By Georgia D. Koutouzos, J.D.
A concrete manufacturer owed a duty to indemnify a construction company for damages sustained by homeowners who had sued the company after their concrete driveway cracked and discolored, a Texas appellate panel determined, affirming a state trial court’s decision. In so ruling, the panel rejected all of the manufacturer’s bases for appeal—including the contention that the construction company was not a "seller" under the terms of the Texas Products Liability Act and that the indemnification duty did not apply because the homeowners had not actually alleged a products liability claim (RDJRLW, Inc. v. Miller, June 15, 2017, Kerr, E.).
A couple sued their construction company for having used allegedly defective concrete when installing a driveway and concrete slab on their property that ultimately was discolored, failed to set properly, and cracked. In turn, the construction company filed a third-party action against the concrete manufacturer, RDJRLW, Inc., for statutory indemnity under Texas law. The jury found in the homeowners’ favor on some of their claims against the construction company and also determined that the concrete manufacturer was required to indemnify the company. The trial court entered judgment on the jury’s verdict, after which the manufacturer appealed, asserting that the evidence was legally and factually insufficient to support the jury’s finding.
The concrete manufacturer did not dispute that it was a "manufacturer" under the Texas Products Liability Act (TPLA) or that it had made the concrete at issue in the case; instead, it argued that the construction company was not a "seller" under the statute and that the aggrieved homeowners had failed to plead and prove a products liability action.
"Seller" precondition. Relevant case precedent in Texas establishes that the scope of a manufacturer’s duty to indemnify under the TPLA is broad, but is owed only to sellers. As such, the construction company’s status as a seller was a prerequisite for its indemnification under the Act, which defines a "seller" as "a person who is engaged in the business of distributing or otherwise placing, for any commercial purpose, in the stream of commerce for use or consumption a product or any component part thereof."

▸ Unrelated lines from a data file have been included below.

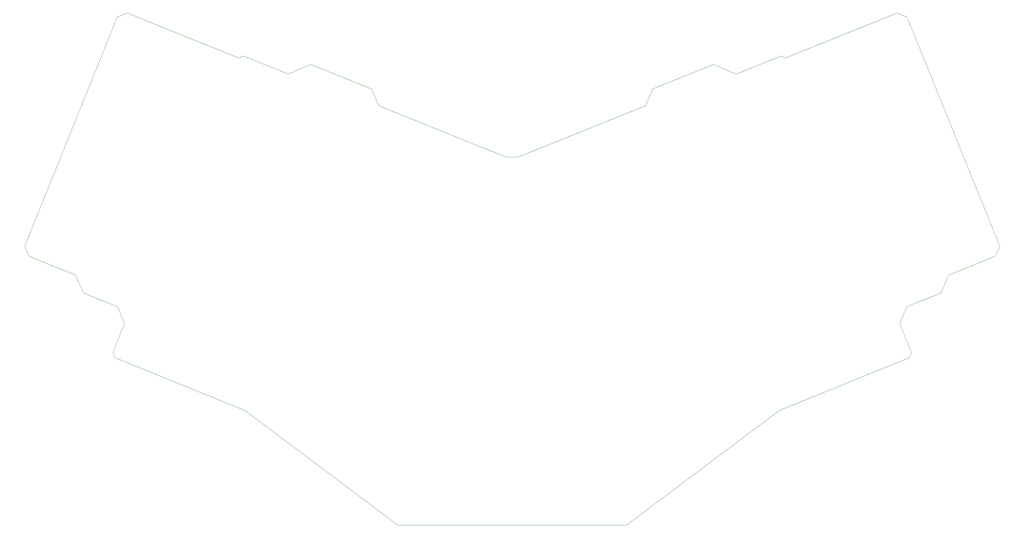
<source format=gbr>
G04 #@! TF.GenerationSoftware,KiCad,Pcbnew,(5.1.4)-1*
G04 #@! TF.CreationDate,2023-10-04T20:40:26-04:00*
G04 #@! TF.ProjectId,ThumbsUp,5468756d-6273-4557-902e-6b696361645f,rev?*
G04 #@! TF.SameCoordinates,Original*
G04 #@! TF.FileFunction,Profile,NP*
%FSLAX46Y46*%
G04 Gerber Fmt 4.6, Leading zero omitted, Abs format (unit mm)*
G04 Created by KiCad (PCBNEW (5.1.4)-1) date 2023-10-04 20:40:26*
%MOMM*%
%LPD*%
G04 APERTURE LIST*
%ADD10C,0.050000*%
G04 APERTURE END LIST*
D10*
X-282146913Y-392208545D02*
X-264530420Y-385091019D01*
X-196539888Y-446060910D02*
X-197755558Y-448924849D01*
X-245040893Y-382609413D02*
X-243739103Y-383161991D01*
X-211473105Y-370125681D02*
X-243739103Y-383161991D01*
X-264530420Y-385091019D02*
X-258021467Y-387853906D01*
X-311100000Y-407900000D02*
X-321093366Y-411934512D01*
X-211473105Y-370125681D02*
X-208609166Y-371341351D01*
X-197755558Y-448924849D02*
X-198750197Y-451268072D01*
X-284191449Y-397025169D02*
X-311100000Y-407900000D01*
X-183003004Y-440591654D02*
X-196539888Y-446060910D01*
X-181787334Y-437727715D02*
X-208609166Y-371341351D01*
X-258021467Y-387853906D02*
X-245040893Y-382609413D01*
X-181787334Y-437727715D02*
X-183003004Y-440591654D01*
X-282146913Y-392208545D02*
X-284191449Y-397025169D01*
X-361415283Y-397025169D02*
X-334506732Y-407900000D01*
X-334506732Y-407900000D02*
X-324513366Y-411934512D01*
X-321093366Y-411934512D02*
X-324513366Y-411934512D01*
X-363459819Y-392208545D02*
X-381076312Y-385091019D01*
X-437636959Y-470092509D02*
X-400086013Y-485264076D01*
X-449066844Y-446060910D02*
X-447851174Y-448924849D01*
X-400565839Y-382609413D02*
X-401867629Y-383161991D01*
X-434133627Y-370125681D02*
X-401867629Y-383161991D01*
X-434133627Y-370125681D02*
X-436997566Y-371341351D01*
X-363459819Y-392208545D02*
X-361415283Y-397025169D01*
X-436935668Y-455276363D02*
X-434891132Y-460092987D01*
X-381076312Y-385091019D02*
X-387585265Y-387853906D01*
X-447851174Y-448924849D02*
X-446856535Y-451268072D01*
X-434891132Y-460092987D02*
X-438300052Y-468530360D01*
X-446856535Y-451268072D02*
X-436935668Y-455276363D01*
X-463819398Y-437727715D02*
X-462603728Y-440591654D01*
X-462603728Y-440591654D02*
X-449066844Y-446060910D01*
X-463819398Y-437727715D02*
X-436997566Y-371341351D01*
X-438300052Y-468530360D02*
X-437636959Y-470092509D01*
X-387585265Y-387853906D02*
X-400565839Y-382609413D01*
X-400086013Y-485264076D02*
X-355838551Y-518564258D01*
X-207306680Y-468530360D02*
X-207969773Y-470092509D01*
X-207969773Y-470092509D02*
X-245520719Y-485264076D01*
X-245520719Y-485264076D02*
X-289768181Y-518564258D01*
X-210715600Y-460092987D02*
X-207306680Y-468530360D01*
X-208671064Y-455276363D02*
X-210715600Y-460092987D01*
X-198750197Y-451268072D02*
X-208671064Y-455276363D01*
X-355838551Y-518564258D02*
X-289768181Y-518564258D01*
M02*

</source>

The concrete manufacturer contended on appeal that a "seller" under the statute does not include a contractor that incorporates a defective product into a construction project when the product only is incidental to the sale of construction services. Because selling concrete was incidental to the construction company’s sale of its services to the homeowners, the company was not a "seller," the manufacturer argued.
However, far from implicitly complaining that the construction company was not a statutory "seller," the concrete manufacturer’s motions at trial could be read as tacitly presupposing the company’s seller status. Therefore, because the concrete manufacturer’s contentions did not alert the trial court to any challenge to the construction company’s "seller" status, the manufacturer failed to preserve those issues for appellate review.
Nature of underlying claims. As for the concrete manufacturer’s argument that the evidence was legally and factually insufficient to support the jury’s finding that the manufacturer had to indemnify the construction company because the homeowners had not pleaded a "products liability action" (their complaint alleged breach of contract, deceptive trade practices, negligence, and negligent misrepresentation) and because they had alleged only economic damages barred by the economic-loss rule, all of the couple’s causes of action against the construction company were based on the company’s pouring of "defective concrete."
Once poured, the defective concrete became part of the homeowners’ real property. Based on that principle, the homeowners’ driveway removal and replacement costs in fact were damages arising out of property damage allegedly caused by the defective concrete. Accordingly, the homeowners pleaded a "products liability action" under the TPLA, thereby triggering the concrete manufacturer’s duty to indemnify the construction company that had poured the defective concrete.
Moreover, despite the manufacturer’s contention that the homeowners were required to obtain jury findings supporting a products liability action in order to trigger the indemnification duty, that duty was triggered simply by the allegations in an injured claimant’s petition. Ergo, the couple did not have to obtain jury findings supporting a "products liability action" in order for the indemnification duty to be triggered.
Seller’s independent liability. Finally, the concrete manufacturer asserted that the jury’s findings against the construction company for breach of contract and statutory deceptive trade practices violations conclusively established the company’s liability, thereby triggering the applicability of an exception to the indemnification mandate in circumstances where the seller is independently liable for the loss. In the instant case, however, there was no such determination. In fact, the jury impliedly found the opposite.
One of the jury instructions stated that the concrete manufacturer had to indemnify the construction company unless the jury found that the homeowners’ loss had been caused by the company’s "negligence, intentional misconduct, or other act or omission, such as negligently modifying or altering the product." Thus, in concluding that the manufacturer indeed was required to indemnify the construction company, the jury implicitly found that the company did not cause the homeowners’ loss. Therefore, the manufacturer did not establish the applicability of the exception to its indemnification duty. Accordingly, the trial court’s decision was affirmed.
The case is No. 02-16-00132-CV.
Attorneys: Don Martinson (Fanning Harper Martinson Brandt & Kutchin, PC) for RDJRLW, Inc. Roger M. Yale (Yale Law Group) for Bobby Elbert Miller, Jr., d/b/a Miller Construction.